# [OBJECTIVE]
Reproduce the stretch from the start of the items through the line containing "country: Bolivia", changing "collection date" to "date collected" and leaving everything else unchanged.
━━ ENTRIES SUPPLIED
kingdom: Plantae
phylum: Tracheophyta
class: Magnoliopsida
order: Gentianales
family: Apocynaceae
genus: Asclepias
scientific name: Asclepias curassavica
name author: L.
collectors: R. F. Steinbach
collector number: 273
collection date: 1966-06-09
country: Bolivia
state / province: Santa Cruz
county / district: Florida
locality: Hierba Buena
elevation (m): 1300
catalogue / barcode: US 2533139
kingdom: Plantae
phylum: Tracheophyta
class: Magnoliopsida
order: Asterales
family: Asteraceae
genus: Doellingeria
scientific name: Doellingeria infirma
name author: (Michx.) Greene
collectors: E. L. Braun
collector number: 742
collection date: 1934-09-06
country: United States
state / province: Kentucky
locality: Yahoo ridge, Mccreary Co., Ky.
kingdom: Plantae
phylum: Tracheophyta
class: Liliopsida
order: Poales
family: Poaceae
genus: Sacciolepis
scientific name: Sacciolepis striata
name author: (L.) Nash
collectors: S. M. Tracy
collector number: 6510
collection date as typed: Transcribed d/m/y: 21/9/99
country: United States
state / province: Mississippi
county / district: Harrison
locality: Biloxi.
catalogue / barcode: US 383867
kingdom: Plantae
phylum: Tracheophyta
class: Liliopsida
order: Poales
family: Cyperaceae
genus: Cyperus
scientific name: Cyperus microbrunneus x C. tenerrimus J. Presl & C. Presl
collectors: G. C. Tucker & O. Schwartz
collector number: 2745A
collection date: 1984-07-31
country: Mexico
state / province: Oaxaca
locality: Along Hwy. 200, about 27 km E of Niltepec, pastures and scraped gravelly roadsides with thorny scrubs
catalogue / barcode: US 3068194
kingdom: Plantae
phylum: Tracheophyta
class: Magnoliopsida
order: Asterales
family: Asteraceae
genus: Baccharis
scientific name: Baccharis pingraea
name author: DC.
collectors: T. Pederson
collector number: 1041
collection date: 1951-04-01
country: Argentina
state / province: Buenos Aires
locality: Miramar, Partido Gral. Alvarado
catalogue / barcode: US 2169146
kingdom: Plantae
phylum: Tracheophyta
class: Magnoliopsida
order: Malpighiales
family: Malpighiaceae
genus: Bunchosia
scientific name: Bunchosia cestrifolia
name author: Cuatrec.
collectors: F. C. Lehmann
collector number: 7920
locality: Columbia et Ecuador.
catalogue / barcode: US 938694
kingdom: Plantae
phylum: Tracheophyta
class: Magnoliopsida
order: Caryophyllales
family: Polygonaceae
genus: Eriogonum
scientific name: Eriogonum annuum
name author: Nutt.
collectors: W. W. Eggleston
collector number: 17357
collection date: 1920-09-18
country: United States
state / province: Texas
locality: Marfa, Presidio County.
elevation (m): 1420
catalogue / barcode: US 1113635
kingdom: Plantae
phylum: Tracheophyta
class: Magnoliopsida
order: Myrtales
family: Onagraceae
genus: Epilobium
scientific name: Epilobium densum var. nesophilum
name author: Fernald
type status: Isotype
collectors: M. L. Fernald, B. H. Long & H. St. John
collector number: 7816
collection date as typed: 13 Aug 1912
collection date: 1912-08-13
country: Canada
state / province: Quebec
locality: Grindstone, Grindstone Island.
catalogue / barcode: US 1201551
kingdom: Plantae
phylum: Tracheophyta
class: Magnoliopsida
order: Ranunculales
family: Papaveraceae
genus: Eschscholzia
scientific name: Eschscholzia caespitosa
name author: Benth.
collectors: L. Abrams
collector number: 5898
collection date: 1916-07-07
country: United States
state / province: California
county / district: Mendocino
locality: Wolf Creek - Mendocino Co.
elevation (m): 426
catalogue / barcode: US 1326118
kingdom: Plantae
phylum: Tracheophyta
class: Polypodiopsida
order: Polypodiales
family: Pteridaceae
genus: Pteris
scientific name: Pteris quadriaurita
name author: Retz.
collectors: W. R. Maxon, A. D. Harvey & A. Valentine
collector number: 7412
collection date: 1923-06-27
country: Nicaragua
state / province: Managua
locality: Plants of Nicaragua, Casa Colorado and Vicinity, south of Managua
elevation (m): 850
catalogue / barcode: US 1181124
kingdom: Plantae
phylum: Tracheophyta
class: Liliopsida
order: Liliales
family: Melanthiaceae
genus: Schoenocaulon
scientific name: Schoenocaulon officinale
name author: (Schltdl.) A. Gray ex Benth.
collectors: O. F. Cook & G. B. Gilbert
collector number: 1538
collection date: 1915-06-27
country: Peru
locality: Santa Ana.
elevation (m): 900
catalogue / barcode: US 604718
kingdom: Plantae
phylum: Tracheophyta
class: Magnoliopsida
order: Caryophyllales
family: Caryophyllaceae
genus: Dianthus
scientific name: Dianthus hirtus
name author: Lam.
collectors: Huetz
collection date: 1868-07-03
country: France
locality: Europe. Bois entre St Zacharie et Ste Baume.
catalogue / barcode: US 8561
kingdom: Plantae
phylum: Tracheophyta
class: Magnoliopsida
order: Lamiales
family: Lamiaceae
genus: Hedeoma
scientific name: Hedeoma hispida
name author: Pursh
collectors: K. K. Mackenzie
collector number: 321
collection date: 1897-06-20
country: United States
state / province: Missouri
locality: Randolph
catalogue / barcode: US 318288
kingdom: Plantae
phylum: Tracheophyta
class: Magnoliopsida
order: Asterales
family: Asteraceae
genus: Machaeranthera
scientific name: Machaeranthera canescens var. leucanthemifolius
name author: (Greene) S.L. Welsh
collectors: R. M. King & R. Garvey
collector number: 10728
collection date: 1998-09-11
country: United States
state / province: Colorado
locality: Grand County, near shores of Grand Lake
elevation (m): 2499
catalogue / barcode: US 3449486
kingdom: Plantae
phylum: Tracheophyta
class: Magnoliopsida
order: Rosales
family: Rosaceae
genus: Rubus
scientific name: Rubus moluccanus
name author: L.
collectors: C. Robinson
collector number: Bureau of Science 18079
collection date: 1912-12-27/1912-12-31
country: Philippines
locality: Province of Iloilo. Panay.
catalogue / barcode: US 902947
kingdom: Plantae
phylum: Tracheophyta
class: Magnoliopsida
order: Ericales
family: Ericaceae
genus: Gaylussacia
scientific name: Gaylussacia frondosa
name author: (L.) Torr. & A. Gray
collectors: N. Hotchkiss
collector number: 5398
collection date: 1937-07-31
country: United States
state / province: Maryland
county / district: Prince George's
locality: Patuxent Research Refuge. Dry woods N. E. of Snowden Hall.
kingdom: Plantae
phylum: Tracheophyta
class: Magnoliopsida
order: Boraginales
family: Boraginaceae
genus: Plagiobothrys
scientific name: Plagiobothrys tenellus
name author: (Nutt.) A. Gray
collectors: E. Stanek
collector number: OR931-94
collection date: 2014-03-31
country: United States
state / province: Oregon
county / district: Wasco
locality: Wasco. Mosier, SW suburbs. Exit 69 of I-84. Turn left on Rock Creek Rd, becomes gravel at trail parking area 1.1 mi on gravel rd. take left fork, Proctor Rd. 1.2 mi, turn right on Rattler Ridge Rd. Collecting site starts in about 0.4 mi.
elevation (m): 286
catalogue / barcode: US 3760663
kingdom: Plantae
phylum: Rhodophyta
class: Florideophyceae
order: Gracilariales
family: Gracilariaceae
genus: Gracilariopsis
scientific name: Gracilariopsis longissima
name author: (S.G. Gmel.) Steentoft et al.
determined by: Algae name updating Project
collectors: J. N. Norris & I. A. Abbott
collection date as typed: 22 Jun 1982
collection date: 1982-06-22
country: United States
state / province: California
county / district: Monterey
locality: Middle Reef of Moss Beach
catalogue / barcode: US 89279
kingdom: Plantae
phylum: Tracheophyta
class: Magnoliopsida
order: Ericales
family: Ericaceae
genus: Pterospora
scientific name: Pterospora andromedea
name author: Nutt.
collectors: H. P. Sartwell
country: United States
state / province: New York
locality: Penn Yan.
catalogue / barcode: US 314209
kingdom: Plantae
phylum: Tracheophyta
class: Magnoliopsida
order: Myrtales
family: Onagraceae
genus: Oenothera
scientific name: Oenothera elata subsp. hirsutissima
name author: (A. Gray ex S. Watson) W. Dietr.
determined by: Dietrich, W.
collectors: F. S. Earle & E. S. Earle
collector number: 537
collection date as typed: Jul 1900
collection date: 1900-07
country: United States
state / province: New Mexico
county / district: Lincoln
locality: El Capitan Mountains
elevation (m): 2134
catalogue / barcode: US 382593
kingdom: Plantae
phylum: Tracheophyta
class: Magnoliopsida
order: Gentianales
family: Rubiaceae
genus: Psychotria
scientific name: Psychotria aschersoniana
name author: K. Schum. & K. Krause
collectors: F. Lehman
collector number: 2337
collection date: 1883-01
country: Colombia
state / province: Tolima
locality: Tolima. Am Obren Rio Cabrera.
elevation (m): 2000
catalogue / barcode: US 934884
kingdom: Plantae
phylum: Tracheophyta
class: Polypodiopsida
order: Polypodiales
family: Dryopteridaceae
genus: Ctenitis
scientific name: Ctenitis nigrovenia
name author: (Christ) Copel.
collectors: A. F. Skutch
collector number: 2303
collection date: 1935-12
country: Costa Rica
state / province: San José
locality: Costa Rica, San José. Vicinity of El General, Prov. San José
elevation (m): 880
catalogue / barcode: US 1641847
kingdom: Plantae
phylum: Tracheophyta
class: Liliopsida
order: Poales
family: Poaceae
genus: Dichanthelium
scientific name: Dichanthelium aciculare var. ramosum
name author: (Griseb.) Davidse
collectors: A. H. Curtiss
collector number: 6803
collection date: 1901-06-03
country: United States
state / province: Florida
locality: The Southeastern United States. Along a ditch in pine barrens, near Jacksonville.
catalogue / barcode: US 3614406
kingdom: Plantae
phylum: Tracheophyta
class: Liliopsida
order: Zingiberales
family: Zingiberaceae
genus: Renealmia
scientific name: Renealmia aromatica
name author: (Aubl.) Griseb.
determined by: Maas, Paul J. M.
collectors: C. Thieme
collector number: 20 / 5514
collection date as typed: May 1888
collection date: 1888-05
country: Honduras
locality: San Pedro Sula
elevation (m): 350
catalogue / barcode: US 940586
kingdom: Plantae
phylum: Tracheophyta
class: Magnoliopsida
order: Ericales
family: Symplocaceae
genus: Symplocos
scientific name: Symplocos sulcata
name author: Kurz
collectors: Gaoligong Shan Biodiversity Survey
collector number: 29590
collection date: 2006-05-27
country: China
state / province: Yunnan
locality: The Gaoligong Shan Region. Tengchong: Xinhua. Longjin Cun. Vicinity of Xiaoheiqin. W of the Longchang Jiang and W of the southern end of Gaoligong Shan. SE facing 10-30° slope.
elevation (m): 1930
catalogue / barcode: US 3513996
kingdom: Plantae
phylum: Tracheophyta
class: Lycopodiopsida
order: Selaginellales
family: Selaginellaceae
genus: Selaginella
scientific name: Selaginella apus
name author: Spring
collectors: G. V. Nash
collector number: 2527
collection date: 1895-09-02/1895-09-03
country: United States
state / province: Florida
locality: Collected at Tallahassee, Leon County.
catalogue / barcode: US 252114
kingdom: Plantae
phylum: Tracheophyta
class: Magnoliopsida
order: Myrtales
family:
━━━━
# [RESULT OF THE EXERCISE]
kingdom: Plantae
phylum: Tracheophyta
class: Magnoliopsida
order: Gentianales
family: Apocynaceae
genus: Asclepias
scientific name: Asclepias curassavica
name author: L.
collectors: R. F. Steinbach
collector number: 273
date collected: 1966-06-09
country: Bolivia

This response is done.